Gallery of Charles

Charles and Basho: On Mushrooms

By Charles M. Sumid      Copyright 2025      Written 2025

CHARLES:

Bashō-san, look—

beneath this fallen maple,

shelf mushrooms building quiet apartments.

BASHŌ:

Autumn rain—

even the dying tree hosts new life.

CHARLES:

Perfect terraces,

each level claiming its portion of rot.

BASHŌ:

The mushroom knows its place without being taught.

CHARLES:

I’ve watched them for months.

Spring: whispers in bark.

Summer: threading through heartwood.

Now: sudden architecture.

BASHŌ:

kneeling beside the log

What teaches the small fungus to build exactly here?

CHARLES:

The tree calls them.

Some chemical conversation we can’t hear.
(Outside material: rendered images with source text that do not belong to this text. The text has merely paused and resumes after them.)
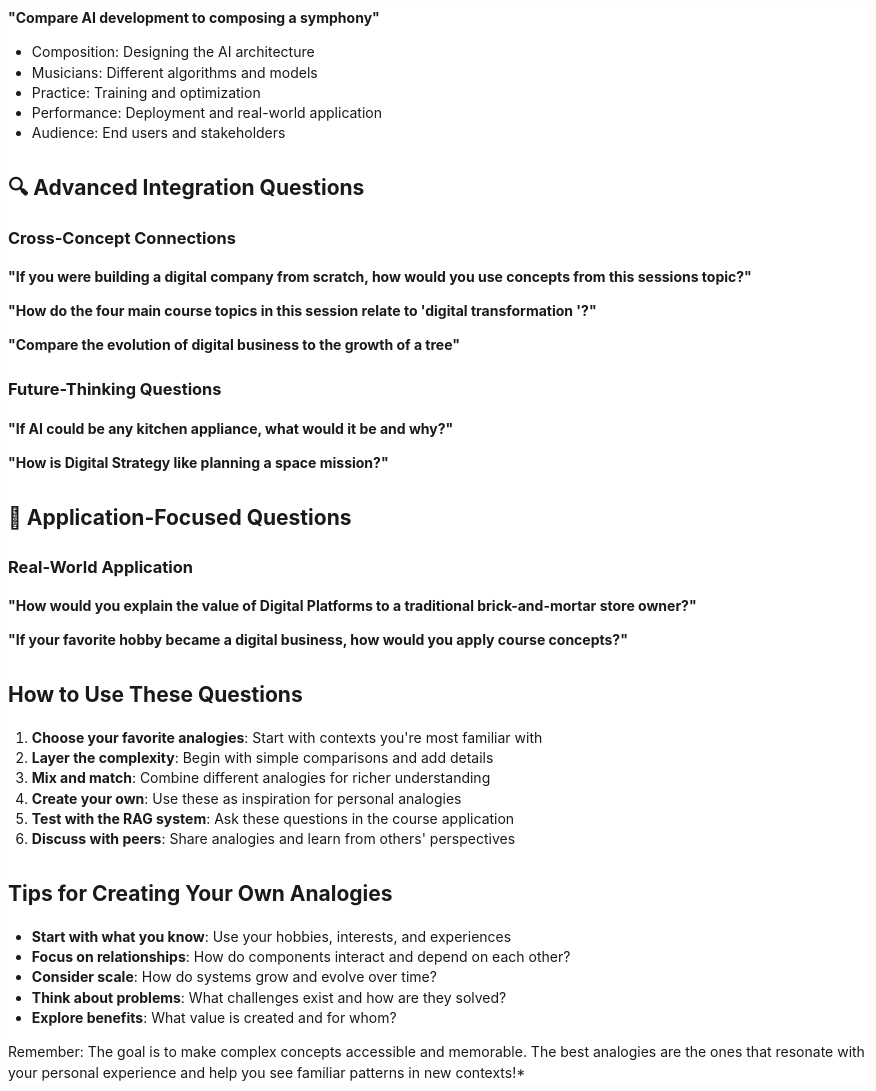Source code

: **"Compare AI development to composing a symphony"**
- Composition: Designing the AI architecture
- Musicians: Different algorithms and models
- Practice: Training and optimization
- Performance: Deployment and real-world application
- Audience: End users and stakeholders

## 🔍 Advanced Integration Questions

### Cross-Concept Connections

**"If you were building a digital company from scratch, how would you use concepts from this sessions topic?"**


**"How do the four main course topics in this session relate to  'digital transformation '?"**

**"Compare the evolution of digital business to the growth of a tree"**


### Future-Thinking Questions

**"If AI could be any kitchen appliance, what would it be and why?"**

**"How is Digital Strategy like planning a space mission?"**

## 🎯 Application-Focused Questions

### Real-World Application

**"How would you explain the value of Digital Platforms to a traditional brick-and-mortar store owner?"**

**"If your favorite hobby became a digital business, how would you apply course concepts?"**


## How to Use These Questions

1. **Choose your favorite analogies**: Start with contexts you're most familiar with
2. **Layer the complexity**: Begin with simple comparisons and add details
3. **Mix and match**: Combine different analogies for richer understanding
4. **Create your own**: Use these as inspiration for personal analogies
5. **Test with the RAG system**: Ask these questions in the course application
6. **Discuss with peers**: Share analogies and learn from others' perspectives

## Tips for Creating Your Own Analogies

- **Start with what you know**: Use your hobbies, interests, and experiences
- **Focus on relationships**: How do components interact and depend on each other?
- **Consider scale**: How do systems grow and evolve over time?
- **Think about problems**: What challenges exist and how are they solved?
- **Explore benefits**: What value is created and for whom?

Remember: The goal is to make complex concepts accessible and memorable. The best analogies are the ones that resonate with your personal experience and help you see familiar patterns in new contexts!*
“I’m ready. Come help me become soil.”

BASHŌ:

Death as invitation, not ending.

CHARLES:

pointing to mycelium threads

Look—white threads connecting everything underground.

The forest—talking root to root.

BASHŌ:

The visible mushroom—

merely the messenger of deeper conversations.

CHARLES:

We see the fruiting body,

miss the real organism—

miles of thread below.

BASHŌ:

Like poems—

words above ground,

but meaning travels in hidden filaments.

CHARLES:

laughing

You always find the metaphor!

BASHŌ:

touching a small toadstool

Bright red with white spots.

Beautiful and poisonous.

CHARLES:

Amanita. Nature’s warning—

the more gorgeous, the more dangerous.

Even poison protects its territory.

BASHŌ:

The deadly mushroom honest about its nature.

CHARLES:

Unlike us—hiding toxins behind pleasant faces.

BASHŌ:

smiling

The forest teaches better manners than the court.

CHARLES:

Sometimes I wonder if they’re watching—

these patient recyclers,

waiting for our turn.

BASHŌ:

Forest floor—

we are all practicing for the same final lesson.

CHARLES:

standing slowly

Should we head back?

BASHŌ:

bowing to a ring of mushrooms

Evening light—

the fairy ring teaches us where to step.